Passage to read>
-- BEGIN --
Consider forced ranking. General Electric and Pacific Gas & Electric, to name two companies, have been proponents of this system. Under the system, managers give every lawyer in a group a rank relative to the other lawyers. The managing lawyers meet to combine their rankings for all the lawyers, and the General Counsel ranks the managing lawyers. In the end, the listing is complete, showing the lawyer ranked number one through however many lawyers are in the department.

Advocates of forced ranking point out that under other systems, lax managers can slide by with ranking all their reports as excellent performers. One need not think hard to weed out poor performers or accelerate the careers of high potentials. No one is called upon to articulate what makes for valued performance or how you should spot and nurture it. Bonuses can be evenly peanut-buttered around without offending anybody. However, on the other hand, excellent performers fail to receive their due. Those who urge forced ranking press the view that departments should continually upgrade their talents. And a good way to do so is to identify those who contribute the least to the department. Forced ranking flushes these laggards into the open, they say.

Opponents of forced ranking, to be sure, have mostly carried the day. One view of the controversy swirling around forced ranking is that it is a brutal, Darwinian system. An insurance company's law department concluded after several years of ranking and culling its lawyer that the meat cleaver of forced ranking was slicing into competent lawyers and hurting morale. They stopped rankings.
-- END --
Instructions>
a. In the passage on forced ranking, condense the paragraph beginning "Advocates of forced ranking point out" into a shorter version that retains its main facts.
b. Continue the passage on forced ranking from its final sentence.

Supplied information>
-- BEGIN --
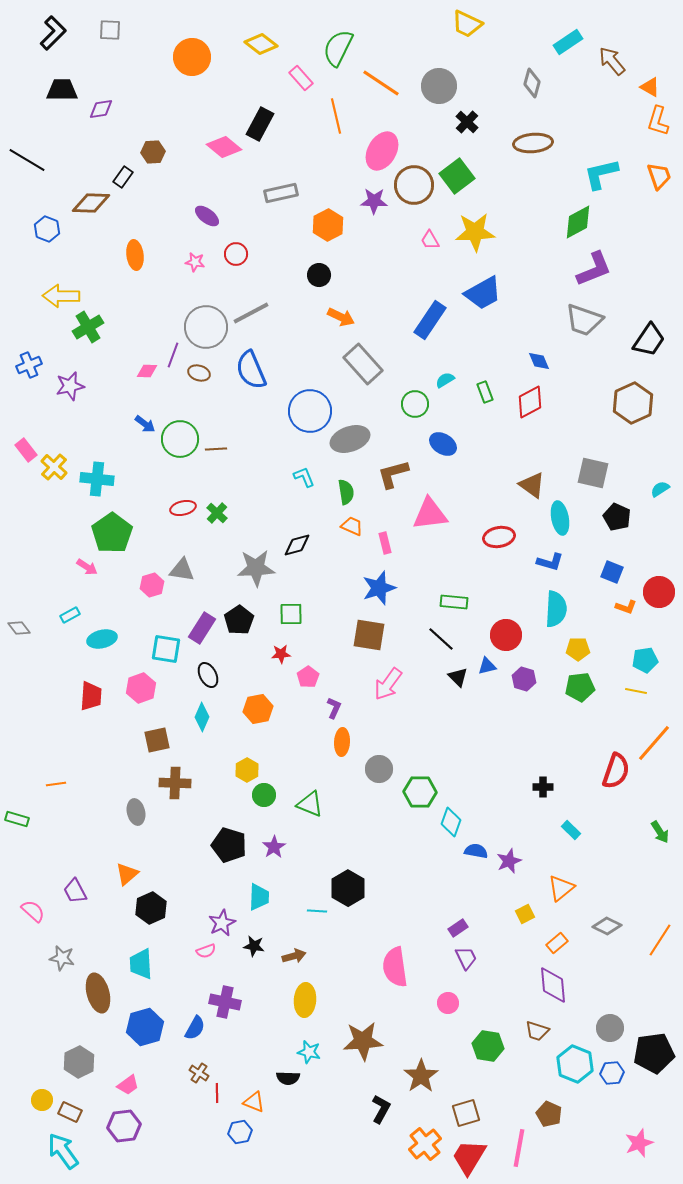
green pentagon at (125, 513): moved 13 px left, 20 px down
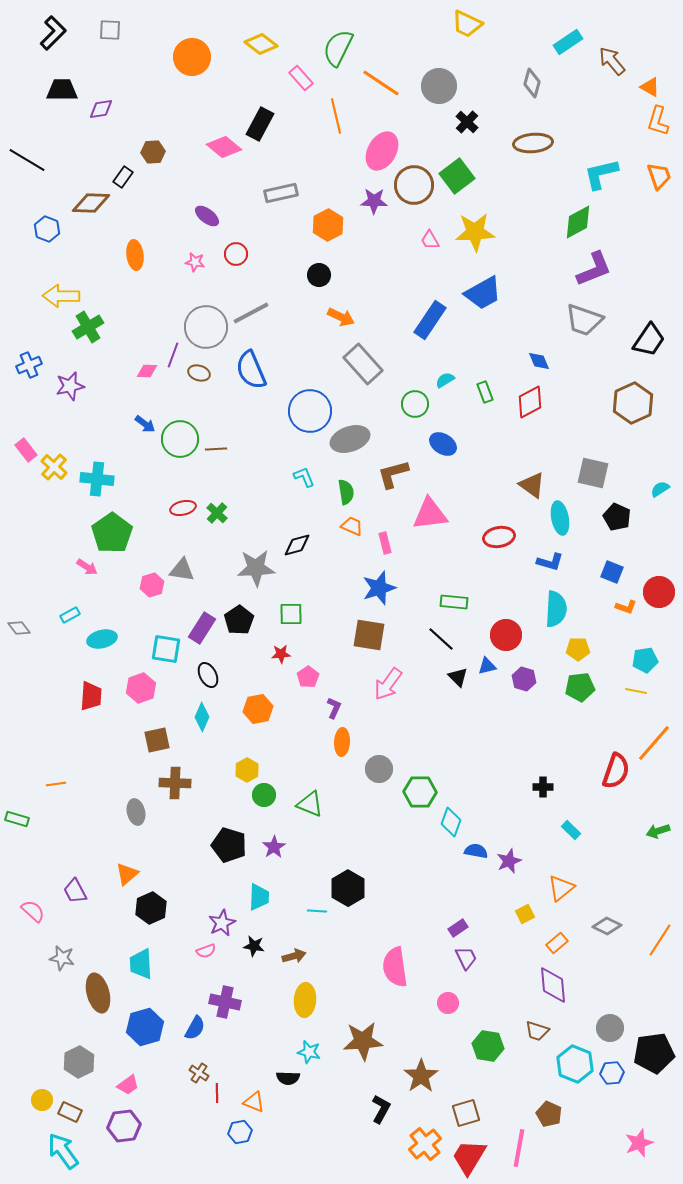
green arrow at (660, 832): moved 2 px left, 1 px up; rotated 105 degrees clockwise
-- END --
Expected outputs>
a. Supporters of forced ranking argue that other systems let lax managers rate everyone as excellent. They say such systems demand no hard thinking about removing weak performers or advancing high-potential ones, and no one has to define or nurture valued performance. Bonuses can be spread evenly without offending anyone, so excellent performers go unrewarded. In their view, departments should keep upgrading their talent by identifying the least productive lawyers, and forced ranking brings these laggards into the open.

b.
Another drawback is that it is difficult to compare the relative worth and ability of an intellectual property lawyer, for example, to an anti-trust lawyer. Managing lawyers do not work with both of them and what they do varies to the point of incomparability. Another difficulty is deciding on the ranking criterion. Some departments devise a system of looking at relative contribution by experience level. This avoids the misstep of automatically crediting senior lawyers with the most contributions. Other factors include rate of progression, compensation, and number of people managed. Another disadvantage of forced ranking: It consumes time. Then too, disputes as to an individual's ranking can be contentious. For all these reasons, administrative and substantive burdens weigh heavily on forced rankers.

A variation on ranking everybody in the department is to place the lawyers into quintiles. The usual requirement, however, is that across the entire department each quintile must have an equivalent number of lawyers even if one or two units don't rank their lawyers symmetrically in quintiles. Otherwise, a particular unit, say the litigation group, might be forced to allocate people into quintiles when all of its performers were either better or worse.

What are the consequences to lawyers of forced ranking? First, one's ranking can play an important role in one's compensation. Second, one's rankings over time can inform decisions about promotions. Third, rankings should spell out developmental needs.


A second controversy in talent management circles concerns telecommuting. It has been obvious for years that with high-speed modems; inexpensive peripherals such as printers, fax machines and scanners, along with the general prevalence of telecommunications capabilities such as email and video conferencing, lawyers are able to work effectively from home offices. Long commute times and the increasing globalization of the in-house practice have also boosted telecommuting. When you must call Tokyo at 11 p.m., the line between home and office blurs.

These reasons support allowing lawyers to work from home for one or more days a week. Some people even argue that they are able to concentrate and produce more in the relative calm and quiet of their home. (Others wonder whether the lure of children, spouses, refrigerators, and deliveries makes this a self-serving argument.)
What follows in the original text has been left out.